Groups are often said to believe things. For instance, we talk about PETA believing that factory farms should be abolished, the Catholic Church believing that the Pope is infallible, and the US government believing that people have the right to free speech. But how can we make sense of a group believing something?
This is an important question, from both a theoretical and a practical point of view. If we don’t understand what group belief is, then we won’t be able to grasp what it means to say that a group knows or should have known something. This matters a great deal, given that belief, knowledge, and culpable ignorance are intimately connected to moral and legal responsibility.
For instance, if the Bush Administration believed that Iraq did not have weapons of mass destruction, then not only did the Administration lie to the public in saying that it did, but it is also fully culpable for the hundreds of thousands of lives needlessly lost in the Iraq war. And if BP should have known that its Deepwater Horizon oil rig was in need of repairs, then it is responsible for the vast quantity of oil that spilled into the Gulf of Mexico.
Despite the importance of this question, the topic of group belief has received surprisingly little attention in the philosophical literature. So far, the majority of those who have addressed it favor an inflationary approach where groups are treated as entities with “minds of their own.” That is to say, groups are something more than the mere collection of their members, and group belief is something more than their individual beliefs. This rather bold view is typically motivated by arguments that claim a group can be properly said to believe something even when not a single one of its members believes it. A classic example of this sort of case is where a group decides to let a view “stand” as what the group thinks, despite the fact that none of its members actually holds the view in question.
For instance, suppose that the Philosophy Department at a university is deliberating about the final candidate to whom it will extend admission to its graduate program. After hours of discussion, all of the members jointly agree that Jane Smith is the most qualified candidate from the remaining pool of applicants. However, not a single member of the department actually believes this; instead, they all think that Jane Smith is the candidate who is most likely to be approved by the administration. Here, it is argued that the Philosophy Department itself believes that Jane Smith is the most qualified candidate for admission, even though none of the members holds this belief. This attribution of belief to the group is supported by looking at its actions: the group asserts that Jane Smith is the most qualified candidate, it defends this position in conversation with administrators, it heavily recruits her to join the department, and so on. Why does the group do all of this? The most natural explanation of how the group behaves is that it really does think Jane is the best candidate—and this can be true even if each group member would deny it individually.

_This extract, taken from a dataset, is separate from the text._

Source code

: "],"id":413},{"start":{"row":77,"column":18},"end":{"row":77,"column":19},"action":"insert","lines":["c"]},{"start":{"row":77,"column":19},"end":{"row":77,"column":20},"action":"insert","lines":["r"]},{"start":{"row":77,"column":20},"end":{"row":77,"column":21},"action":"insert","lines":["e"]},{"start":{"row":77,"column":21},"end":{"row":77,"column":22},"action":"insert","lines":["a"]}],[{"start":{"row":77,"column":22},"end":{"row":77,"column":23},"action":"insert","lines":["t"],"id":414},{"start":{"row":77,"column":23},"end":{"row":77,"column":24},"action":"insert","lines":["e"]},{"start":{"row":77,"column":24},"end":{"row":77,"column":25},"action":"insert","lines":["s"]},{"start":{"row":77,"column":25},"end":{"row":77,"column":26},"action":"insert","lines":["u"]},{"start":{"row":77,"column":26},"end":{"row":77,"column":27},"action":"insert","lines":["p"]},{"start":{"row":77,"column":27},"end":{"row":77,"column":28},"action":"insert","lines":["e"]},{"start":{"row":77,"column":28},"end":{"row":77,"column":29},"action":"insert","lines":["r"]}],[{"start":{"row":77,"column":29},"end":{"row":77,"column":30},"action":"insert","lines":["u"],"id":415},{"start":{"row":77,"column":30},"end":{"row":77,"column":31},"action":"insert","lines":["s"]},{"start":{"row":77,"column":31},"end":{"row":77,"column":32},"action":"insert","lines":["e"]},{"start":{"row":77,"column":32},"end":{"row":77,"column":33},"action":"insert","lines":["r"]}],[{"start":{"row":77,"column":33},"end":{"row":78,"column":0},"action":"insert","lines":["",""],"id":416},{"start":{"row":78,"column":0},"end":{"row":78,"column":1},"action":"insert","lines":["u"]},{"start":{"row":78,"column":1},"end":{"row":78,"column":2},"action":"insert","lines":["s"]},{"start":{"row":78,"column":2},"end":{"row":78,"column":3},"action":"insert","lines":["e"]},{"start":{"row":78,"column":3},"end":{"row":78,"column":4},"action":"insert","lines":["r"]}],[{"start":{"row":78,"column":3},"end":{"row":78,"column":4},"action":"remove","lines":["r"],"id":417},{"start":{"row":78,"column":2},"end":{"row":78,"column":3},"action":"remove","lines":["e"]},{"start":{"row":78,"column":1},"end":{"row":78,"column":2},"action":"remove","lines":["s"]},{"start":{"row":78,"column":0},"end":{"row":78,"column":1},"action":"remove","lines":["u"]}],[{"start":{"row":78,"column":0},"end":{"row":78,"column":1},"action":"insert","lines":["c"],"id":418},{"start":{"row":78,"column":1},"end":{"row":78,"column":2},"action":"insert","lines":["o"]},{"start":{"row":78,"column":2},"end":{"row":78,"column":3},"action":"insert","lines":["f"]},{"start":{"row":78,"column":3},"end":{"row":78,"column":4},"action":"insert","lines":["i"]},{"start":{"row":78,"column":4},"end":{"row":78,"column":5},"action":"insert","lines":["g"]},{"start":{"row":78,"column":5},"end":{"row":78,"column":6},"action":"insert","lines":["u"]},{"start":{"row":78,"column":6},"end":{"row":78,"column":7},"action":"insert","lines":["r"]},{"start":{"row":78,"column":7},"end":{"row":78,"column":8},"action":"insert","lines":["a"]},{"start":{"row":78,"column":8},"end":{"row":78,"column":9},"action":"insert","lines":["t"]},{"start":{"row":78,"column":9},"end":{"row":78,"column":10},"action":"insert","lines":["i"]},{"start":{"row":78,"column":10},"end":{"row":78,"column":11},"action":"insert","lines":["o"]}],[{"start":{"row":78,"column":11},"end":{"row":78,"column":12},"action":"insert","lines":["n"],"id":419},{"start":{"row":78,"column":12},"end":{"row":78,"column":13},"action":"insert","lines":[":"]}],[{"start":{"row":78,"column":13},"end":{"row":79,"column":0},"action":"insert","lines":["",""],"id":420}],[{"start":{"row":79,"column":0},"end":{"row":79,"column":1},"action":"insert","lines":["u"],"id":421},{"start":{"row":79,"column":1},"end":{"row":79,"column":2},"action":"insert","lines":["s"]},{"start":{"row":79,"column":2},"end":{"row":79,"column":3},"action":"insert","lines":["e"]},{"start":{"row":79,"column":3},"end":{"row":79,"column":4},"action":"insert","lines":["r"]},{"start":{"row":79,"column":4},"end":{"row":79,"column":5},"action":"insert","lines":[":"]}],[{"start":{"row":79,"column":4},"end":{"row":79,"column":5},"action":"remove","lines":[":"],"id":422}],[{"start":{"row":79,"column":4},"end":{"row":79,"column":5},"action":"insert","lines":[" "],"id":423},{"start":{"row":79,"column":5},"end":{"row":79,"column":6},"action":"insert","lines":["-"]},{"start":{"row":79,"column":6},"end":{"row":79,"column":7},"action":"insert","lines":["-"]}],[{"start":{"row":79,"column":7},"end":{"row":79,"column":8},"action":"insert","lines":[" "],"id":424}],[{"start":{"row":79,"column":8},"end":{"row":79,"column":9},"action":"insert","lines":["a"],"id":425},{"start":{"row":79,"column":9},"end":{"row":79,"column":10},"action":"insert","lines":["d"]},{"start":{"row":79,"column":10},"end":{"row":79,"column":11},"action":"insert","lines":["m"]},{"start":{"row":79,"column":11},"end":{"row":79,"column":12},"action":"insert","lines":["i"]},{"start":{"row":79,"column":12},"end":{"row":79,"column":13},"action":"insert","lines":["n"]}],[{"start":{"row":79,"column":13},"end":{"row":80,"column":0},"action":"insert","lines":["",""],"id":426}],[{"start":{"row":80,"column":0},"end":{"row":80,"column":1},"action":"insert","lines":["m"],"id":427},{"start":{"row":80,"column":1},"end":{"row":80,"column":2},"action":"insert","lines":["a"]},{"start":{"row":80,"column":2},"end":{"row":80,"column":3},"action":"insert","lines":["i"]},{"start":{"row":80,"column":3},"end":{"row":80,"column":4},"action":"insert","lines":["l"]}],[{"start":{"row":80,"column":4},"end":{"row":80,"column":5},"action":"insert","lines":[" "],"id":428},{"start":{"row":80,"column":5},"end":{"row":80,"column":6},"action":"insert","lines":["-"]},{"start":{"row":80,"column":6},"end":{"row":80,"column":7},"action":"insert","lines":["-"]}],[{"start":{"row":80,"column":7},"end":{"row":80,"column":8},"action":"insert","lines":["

This argument has led some philosophers to say that a group’s believing something should be understood in terms of the members of the group intentionally and openly jointly accepting it, where it is possible to accept something without believing it. The Philosophy Department above, then, believes that Jane Smith is the most qualified candidate for admission, even though none of the members holds this belief, precisely because they jointly agree to let this position stand as the group’s.
There is, however, what I take to be a decisive objection to this way of thinking about group belief. Groups lie, and they do so with some frequency: a cursory review of recent news pulls up stories about the lies of Halliburton, Enron, the Bush Administration, and various pharmaceutical companies. And no matter how we understand group lies, a minimum condition is that a group must state what it believes to be false.
Here is a paradigmatic group lie, slightly fictionalized from a real case: Phillip Morris, one of the largest tobacco companies in the world, is aware of the massive amounts of scientific evidence revealing not only the addictiveness of smoking, but also the links it has with lung cancer. While all of the members of the board of directors of the company believe this conclusion, they all openly decide and then jointly accept that, because of what is at stake financially, the official position of Phillip Morris is that smoking is neither highly addictive nor detrimental to one’s health. This claim is then published in all of their advertising materials and defended against objections.
Herein lies the problem with the joint acceptance account: an adequate view of group belief should be able to tell the difference between a group’s stating its belief and a group’s lying. On the joint acceptance account, however, the actions of Phillip Morris in the case above make it the case that the group believes that smoking is neither highly addictive nor detrimental to one’s health. The relevant members of the company—namely, the board of directors—not only jointly accept this proposition, but also support it through their public statements, actions, planning, and so on. But surely the most natural way to think of what the company is doing is that they are lying about the health risks of smoking. Phillip Morris says what it does, not because the company genuinely believes that smoking isn’t dangerous, but because it wants to deceive others to believe this.
Because the joint acceptance account confuses group belief with group lying, we should look for a new way to think about group belief.